When emergency physicians assign themselves to patients with dementia, the simple rotation of who happens to be on shift that day may shape the next three months of that patient's life—and their medical bills. A landmark study by researchers at Kyoto University and UCLA has found something counterintuitive about hospital care for people with dementia: admission increases healthcare spending by roughly $2,500 in the 30 days that follow, yet produces no clear evidence of improved survival.

The question matters because people with dementia are admitted to hospitals at higher rates than older adults without the condition, yet hospital environments are notoriously disorienting for their brains. Previous research suggested that admitted patients fared worse—but there was a catch. The sicker patients were already more likely to be admitted in the first place, making it impossible to know whether the hospital itself caused the decline or simply received the sickest people. Ryo Ikesu and his team set out to untangle this knot.

Their approach was elegant: they leveraged the randomness built into emergency rooms. Because emergency physicians differ in how readily they admit patients, and because which doctor a patient encounters depends largely on shift schedules, the researchers could compare people seen by high-admitting physicians with those seen by low-admitting physicians. This instrumental variable method allowed them to isolate the causal effect of admission itself, stripped of the confounding bias that sicker patients get admitted more often.

What they discovered was sobering in its specificity. Hospital admission for people with dementia showed no clear benefit for mortality at 30 days or 90 days. But healthcare spending told a different story. Admitted patients accumulated roughly $2,500 more in costs within 30 days—money that flowed primarily into home health services and nursing facility care in the weeks after discharge. The pattern held at the 90-day mark, suggesting that hospital admission may lock patients into a more expensive care trajectory that persists long after they return home.

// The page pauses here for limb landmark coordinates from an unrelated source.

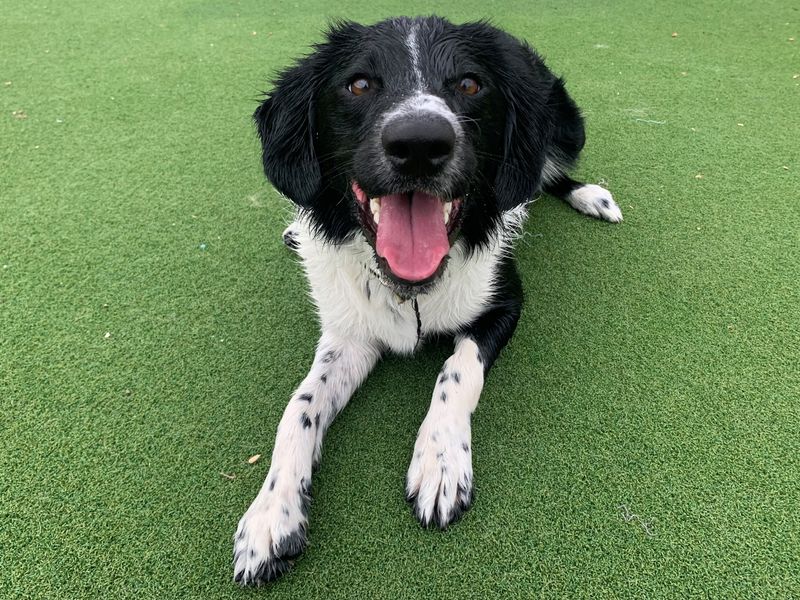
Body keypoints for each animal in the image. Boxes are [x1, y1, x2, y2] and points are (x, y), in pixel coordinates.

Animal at [234, 15, 620, 584]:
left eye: (469, 84)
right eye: (359, 84)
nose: (419, 143)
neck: (410, 289)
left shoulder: (504, 300)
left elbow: (458, 370)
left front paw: (441, 462)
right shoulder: (351, 334)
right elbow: (298, 408)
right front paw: (269, 514)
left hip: (565, 127)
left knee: (546, 172)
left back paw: (591, 195)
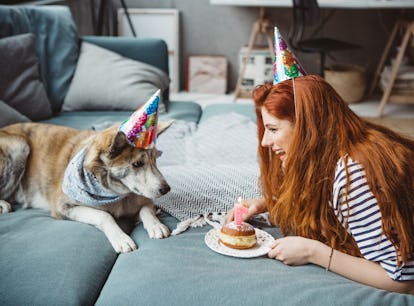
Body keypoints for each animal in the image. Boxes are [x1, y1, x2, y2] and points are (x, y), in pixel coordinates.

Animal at [0, 122, 172, 253]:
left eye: (155, 160)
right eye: (137, 164)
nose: (166, 189)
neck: (113, 193)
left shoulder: (142, 200)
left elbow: (146, 209)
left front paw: (156, 225)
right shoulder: (63, 208)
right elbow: (104, 215)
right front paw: (121, 238)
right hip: (19, 146)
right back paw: (3, 204)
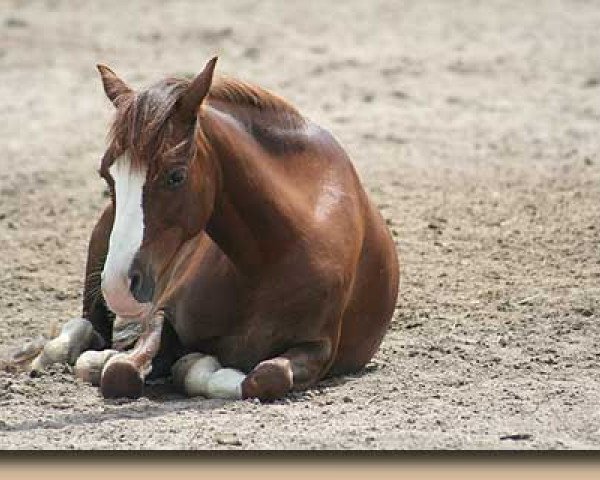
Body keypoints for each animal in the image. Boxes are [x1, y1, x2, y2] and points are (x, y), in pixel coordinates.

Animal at [24, 56, 398, 402]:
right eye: (106, 175)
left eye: (176, 176)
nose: (118, 285)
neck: (269, 258)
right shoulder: (163, 313)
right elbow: (120, 372)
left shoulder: (318, 348)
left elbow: (265, 377)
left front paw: (192, 367)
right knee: (90, 326)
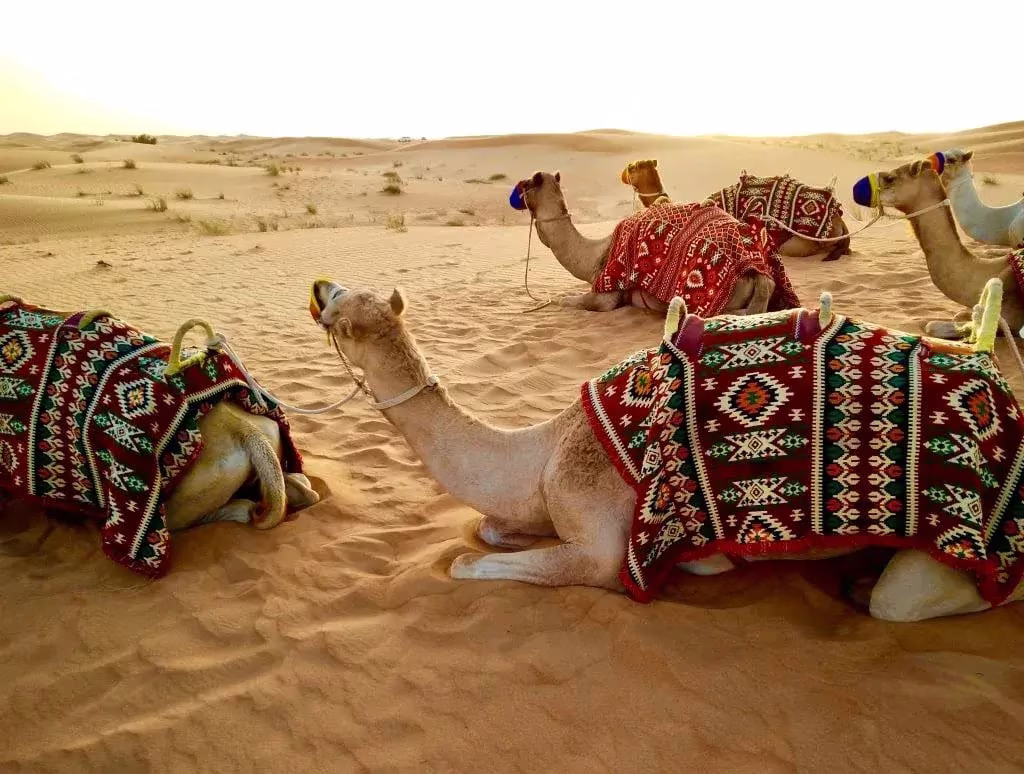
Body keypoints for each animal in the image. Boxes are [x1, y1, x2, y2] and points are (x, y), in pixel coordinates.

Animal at [309, 278, 1024, 621]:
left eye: (340, 310)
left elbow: (467, 562)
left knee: (915, 599)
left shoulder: (600, 545)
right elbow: (488, 530)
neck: (545, 448)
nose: (317, 286)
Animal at [512, 170, 787, 316]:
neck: (595, 253)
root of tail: (759, 273)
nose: (516, 193)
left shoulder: (607, 294)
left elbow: (569, 301)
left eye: (526, 184)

The findings do not suggest that hospitals fail people with dementia categorically. Rather, they point to a critical gap in how decisions are made at the emergency room door. For patients whose need for hospitalization is genuinely uncertain—the borderline cases where admission could go either way—the study implies that alternatives deserve serious consideration. Home-based acute care, intensive outpatient follow-up, and other community-based approaches might deliver comparable health outcomes without the downstream cost surge and the disorientation that hospital stays inflict on vulnerable minds.

This research, published in the Annals of Internal Medicine, reflects a growing recognition that more medical care is not automatically better care, especially for older people with cognitive decline. The insight is particularly timely as emergency departments face mounting pressure and hospitals grapple with readmission penalties. By carefully studying where hospitalization truly helps and where alternatives might suffice, clinicians gain a clearer lens for protecting both the wellbeing and the dignity of people with dementia when they are most vulnerable.